Eagles Meadow in Wrexham, Wales to sell world class performances
By Ceidiog Hughes
A new international ‘Store’ that sells world class performances is coming to Wrexham. For as little as 50p shoppers will be able to buy something which has been on sale in capital cities across the globe.
The Llanrwst-based Migrations contemporary dance and performing arts group, which draws on dancers from all over the world, will set up shop at the Eagles Meadow shopping centre, in Wrexham, to perform their highly acclaimed work ‘Store.’ Over four days, April 25-28, performers will invite customers into their shop, show them a menu of more than 60 acts, invite them select an act and to make a purchase from as little as 50p, and will then perform for them – and passers-by.
Japanese born dancer, Michikazu Matsune, now based in Vienna, and Austrian born David Subal, now based in Paris, will fly into the UK and give performances over the four days, between 10am-4pm with some ‘shop assistants’ to help take orders from customers.
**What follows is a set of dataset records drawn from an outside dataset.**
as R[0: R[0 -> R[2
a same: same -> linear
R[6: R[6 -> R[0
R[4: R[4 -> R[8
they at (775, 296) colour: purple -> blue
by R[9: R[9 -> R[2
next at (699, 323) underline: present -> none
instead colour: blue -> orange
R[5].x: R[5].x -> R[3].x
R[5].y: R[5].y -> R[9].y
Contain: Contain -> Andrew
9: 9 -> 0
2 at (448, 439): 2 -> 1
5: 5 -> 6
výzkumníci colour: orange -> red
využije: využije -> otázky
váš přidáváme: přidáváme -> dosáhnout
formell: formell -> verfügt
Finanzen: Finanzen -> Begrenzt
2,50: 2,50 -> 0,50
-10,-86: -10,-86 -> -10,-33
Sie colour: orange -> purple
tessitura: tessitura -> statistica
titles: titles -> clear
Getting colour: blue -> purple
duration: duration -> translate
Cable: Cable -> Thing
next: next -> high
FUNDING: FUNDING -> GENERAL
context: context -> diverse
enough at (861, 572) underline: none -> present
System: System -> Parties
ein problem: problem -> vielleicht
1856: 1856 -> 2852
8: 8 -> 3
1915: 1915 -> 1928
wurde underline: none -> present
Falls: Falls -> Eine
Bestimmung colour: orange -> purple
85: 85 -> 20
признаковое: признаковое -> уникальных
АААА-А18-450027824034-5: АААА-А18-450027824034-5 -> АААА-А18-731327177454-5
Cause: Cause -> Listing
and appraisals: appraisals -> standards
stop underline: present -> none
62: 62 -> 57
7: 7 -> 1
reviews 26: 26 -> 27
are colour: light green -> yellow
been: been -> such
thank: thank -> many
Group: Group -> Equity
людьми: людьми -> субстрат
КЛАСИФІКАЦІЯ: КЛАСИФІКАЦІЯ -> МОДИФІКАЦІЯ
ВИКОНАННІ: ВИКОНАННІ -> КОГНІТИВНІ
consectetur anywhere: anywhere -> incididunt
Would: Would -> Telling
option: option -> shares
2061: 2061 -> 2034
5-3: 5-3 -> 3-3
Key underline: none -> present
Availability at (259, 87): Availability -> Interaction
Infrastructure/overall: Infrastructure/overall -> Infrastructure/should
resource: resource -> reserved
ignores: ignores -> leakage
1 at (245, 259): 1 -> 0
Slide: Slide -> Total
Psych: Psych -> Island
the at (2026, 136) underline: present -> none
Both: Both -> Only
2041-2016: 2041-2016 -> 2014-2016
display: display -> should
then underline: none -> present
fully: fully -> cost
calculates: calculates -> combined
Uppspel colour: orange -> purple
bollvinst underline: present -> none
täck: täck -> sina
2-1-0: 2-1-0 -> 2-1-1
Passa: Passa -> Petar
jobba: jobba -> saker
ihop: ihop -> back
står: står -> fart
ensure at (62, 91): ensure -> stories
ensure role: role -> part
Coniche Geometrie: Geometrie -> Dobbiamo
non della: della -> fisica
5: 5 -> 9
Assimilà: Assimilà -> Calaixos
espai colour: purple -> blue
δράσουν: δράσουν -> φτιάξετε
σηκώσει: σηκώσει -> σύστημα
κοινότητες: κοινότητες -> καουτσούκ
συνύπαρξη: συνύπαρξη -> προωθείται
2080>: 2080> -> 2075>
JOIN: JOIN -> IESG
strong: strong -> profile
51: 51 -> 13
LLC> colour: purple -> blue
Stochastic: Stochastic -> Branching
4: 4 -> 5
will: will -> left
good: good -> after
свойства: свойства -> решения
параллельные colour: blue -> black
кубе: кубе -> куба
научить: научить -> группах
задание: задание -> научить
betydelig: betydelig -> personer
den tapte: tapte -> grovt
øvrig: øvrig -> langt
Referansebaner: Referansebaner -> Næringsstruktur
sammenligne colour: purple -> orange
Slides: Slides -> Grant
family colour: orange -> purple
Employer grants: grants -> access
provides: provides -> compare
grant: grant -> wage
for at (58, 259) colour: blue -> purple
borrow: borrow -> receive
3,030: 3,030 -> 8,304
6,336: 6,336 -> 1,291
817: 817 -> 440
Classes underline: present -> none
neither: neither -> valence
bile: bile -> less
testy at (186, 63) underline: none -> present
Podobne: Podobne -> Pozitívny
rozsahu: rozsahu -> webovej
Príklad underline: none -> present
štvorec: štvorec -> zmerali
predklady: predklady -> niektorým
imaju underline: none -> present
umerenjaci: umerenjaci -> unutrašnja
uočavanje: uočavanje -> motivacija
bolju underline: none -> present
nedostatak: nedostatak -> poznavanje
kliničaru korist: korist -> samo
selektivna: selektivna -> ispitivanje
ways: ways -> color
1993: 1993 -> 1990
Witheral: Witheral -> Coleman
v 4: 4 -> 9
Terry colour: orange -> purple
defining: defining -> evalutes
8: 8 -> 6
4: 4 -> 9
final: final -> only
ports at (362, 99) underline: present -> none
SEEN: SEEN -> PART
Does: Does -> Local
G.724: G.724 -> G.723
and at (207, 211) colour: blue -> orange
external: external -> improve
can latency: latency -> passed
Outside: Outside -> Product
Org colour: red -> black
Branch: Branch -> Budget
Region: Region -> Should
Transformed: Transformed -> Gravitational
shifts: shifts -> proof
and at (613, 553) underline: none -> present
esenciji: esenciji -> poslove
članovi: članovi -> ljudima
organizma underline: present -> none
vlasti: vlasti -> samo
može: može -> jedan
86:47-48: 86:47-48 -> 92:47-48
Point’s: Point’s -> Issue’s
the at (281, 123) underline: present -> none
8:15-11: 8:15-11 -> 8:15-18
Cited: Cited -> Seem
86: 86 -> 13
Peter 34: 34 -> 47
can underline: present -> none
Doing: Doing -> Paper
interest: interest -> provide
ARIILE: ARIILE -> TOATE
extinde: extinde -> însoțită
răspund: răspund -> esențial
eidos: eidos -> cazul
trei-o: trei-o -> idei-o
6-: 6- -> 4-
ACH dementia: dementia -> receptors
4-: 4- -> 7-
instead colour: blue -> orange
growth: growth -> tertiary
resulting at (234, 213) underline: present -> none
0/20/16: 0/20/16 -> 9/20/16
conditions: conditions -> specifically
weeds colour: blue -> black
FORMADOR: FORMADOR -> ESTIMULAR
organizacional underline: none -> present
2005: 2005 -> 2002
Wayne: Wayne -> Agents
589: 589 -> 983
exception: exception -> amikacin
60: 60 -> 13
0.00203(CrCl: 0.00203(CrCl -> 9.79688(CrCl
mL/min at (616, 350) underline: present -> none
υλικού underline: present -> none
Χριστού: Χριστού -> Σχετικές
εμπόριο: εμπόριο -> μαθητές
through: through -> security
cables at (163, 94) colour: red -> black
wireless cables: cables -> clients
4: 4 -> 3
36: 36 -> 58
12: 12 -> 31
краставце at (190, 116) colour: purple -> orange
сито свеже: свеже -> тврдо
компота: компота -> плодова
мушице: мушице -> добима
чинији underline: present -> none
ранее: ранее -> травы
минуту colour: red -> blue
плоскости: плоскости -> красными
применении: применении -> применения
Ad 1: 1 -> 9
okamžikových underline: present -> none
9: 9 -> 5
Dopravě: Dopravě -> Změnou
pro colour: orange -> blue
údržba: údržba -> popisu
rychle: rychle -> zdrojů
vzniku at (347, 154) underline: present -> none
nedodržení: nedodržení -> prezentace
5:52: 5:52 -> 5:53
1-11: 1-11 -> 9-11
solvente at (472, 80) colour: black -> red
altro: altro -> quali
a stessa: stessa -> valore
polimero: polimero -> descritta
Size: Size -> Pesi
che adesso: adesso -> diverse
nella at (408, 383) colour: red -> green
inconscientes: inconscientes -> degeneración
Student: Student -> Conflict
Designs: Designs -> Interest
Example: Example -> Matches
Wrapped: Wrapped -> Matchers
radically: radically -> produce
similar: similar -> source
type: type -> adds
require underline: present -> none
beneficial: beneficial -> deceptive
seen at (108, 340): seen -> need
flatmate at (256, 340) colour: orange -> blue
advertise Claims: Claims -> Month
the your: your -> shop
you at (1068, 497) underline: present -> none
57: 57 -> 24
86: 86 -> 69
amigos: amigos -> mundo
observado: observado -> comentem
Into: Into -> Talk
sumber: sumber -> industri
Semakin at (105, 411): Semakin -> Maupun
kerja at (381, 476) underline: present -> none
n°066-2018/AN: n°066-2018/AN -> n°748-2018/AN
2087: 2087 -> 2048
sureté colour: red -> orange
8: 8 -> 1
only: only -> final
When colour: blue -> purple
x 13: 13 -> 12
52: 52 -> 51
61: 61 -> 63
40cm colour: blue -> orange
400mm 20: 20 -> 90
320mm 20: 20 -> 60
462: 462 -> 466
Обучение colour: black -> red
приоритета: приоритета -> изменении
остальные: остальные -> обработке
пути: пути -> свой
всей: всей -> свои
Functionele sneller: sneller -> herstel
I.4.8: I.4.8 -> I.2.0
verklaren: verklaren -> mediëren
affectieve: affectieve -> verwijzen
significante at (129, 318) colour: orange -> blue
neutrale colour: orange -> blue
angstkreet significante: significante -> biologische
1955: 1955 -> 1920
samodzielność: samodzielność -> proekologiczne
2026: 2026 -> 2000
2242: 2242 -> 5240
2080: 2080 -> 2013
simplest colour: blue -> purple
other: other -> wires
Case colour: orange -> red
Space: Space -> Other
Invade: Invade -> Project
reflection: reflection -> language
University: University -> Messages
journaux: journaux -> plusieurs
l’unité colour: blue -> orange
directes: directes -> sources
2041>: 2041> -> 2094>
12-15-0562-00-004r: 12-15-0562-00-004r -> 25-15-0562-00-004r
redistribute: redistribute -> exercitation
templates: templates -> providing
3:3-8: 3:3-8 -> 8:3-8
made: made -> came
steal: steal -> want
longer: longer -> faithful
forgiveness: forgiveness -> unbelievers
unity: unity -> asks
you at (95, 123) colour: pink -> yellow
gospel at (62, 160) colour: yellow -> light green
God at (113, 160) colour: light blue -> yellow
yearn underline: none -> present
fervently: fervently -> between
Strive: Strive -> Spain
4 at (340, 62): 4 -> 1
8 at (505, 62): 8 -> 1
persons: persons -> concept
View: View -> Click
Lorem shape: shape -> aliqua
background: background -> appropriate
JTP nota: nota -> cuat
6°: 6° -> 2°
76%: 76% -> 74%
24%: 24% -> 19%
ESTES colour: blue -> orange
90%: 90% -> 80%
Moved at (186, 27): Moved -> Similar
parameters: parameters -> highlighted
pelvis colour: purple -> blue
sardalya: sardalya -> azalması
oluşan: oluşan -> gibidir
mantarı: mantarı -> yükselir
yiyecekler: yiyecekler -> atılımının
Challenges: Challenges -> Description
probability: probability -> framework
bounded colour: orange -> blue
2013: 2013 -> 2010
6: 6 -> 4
It’s part of an events packed month for North Wales’ premier shopping centre which is striving to offer the public much more than just a first-class shopping experience.
“This has been performed in Vienna, Oslo, New York and Philadelphia, so to have Wrexham in the same company is great,” said Iwan Williams, a member of Migrations co-ordinating team. It will show that world-class performances can come to North Wales. Migrations had its roots back in 2004, initiated by Conwy county council which wanted to fill a void and bring high profile contemporary dance and performance to North Wales. Since then it has become an independent not-for-profit voluntary organisation and run as a community interest company, with Karine Decorne (corr) as its director based in Llanrwst and bringing in artistes from all over the world when needed. Store was performed last year at Bangor. People selected acts from the menu and paid between 50p and up to £20 for a performance. Some people stayed there all day watching performances which were often hilarious and very addictive – they wanted to stay and see what came next.”
The “stage” will be a shop unit in Eagles Meadow, but shoppers can watch through the window for nothing, and sometimes the performance spills outside. “At 50p it has to be the cheapest piece of original international art you will ever buy,” said Iwan.
Meanwhile one of the biggest music festivals to hit North Wales will bring the sound of live bands to Eagles Meadow on April 19, 20 and 21. Focus Wales 2012 Music Festival and Conference was successfully launched last year in Wrexham, but this year it promises twice as much music, with a staggering 81 bands already confirmed to perform live music over the three days. Eagles Meadow is providing a shop unit for Music Wales to base itself and which will operate as a ticket sales shop for all the gigs and the music conferences.
Promoter Neal Thompson said: “Thanks to Eagles Meadow we will have a shop with a small exhibition and display of a wall hanging which children from Barnardos are preparing, there will be a music stall with CDs on sale along with tickets for all the events. And weather permitting some of the bands will be giving performances outside for the shoppers. “Wales Arts Council is behind us this year which has allowed us to expand considerably.”
For the gigs, the acts will be performing at Central Station, South Central, St Giles Church, Wrexham Museum, Glyndwr University, Grove Park Theatre, Royal Oak and Saith Seren pubs.
The conferences on Thursday and Friday are at Glyndwr University and Grove Park Theatre. These provide a series of educational and informative music industry seminars and an opportunity for music makers and anyone interested in the music industry to gain practical career related advice from music industry experts, from the various sectors of the music industry.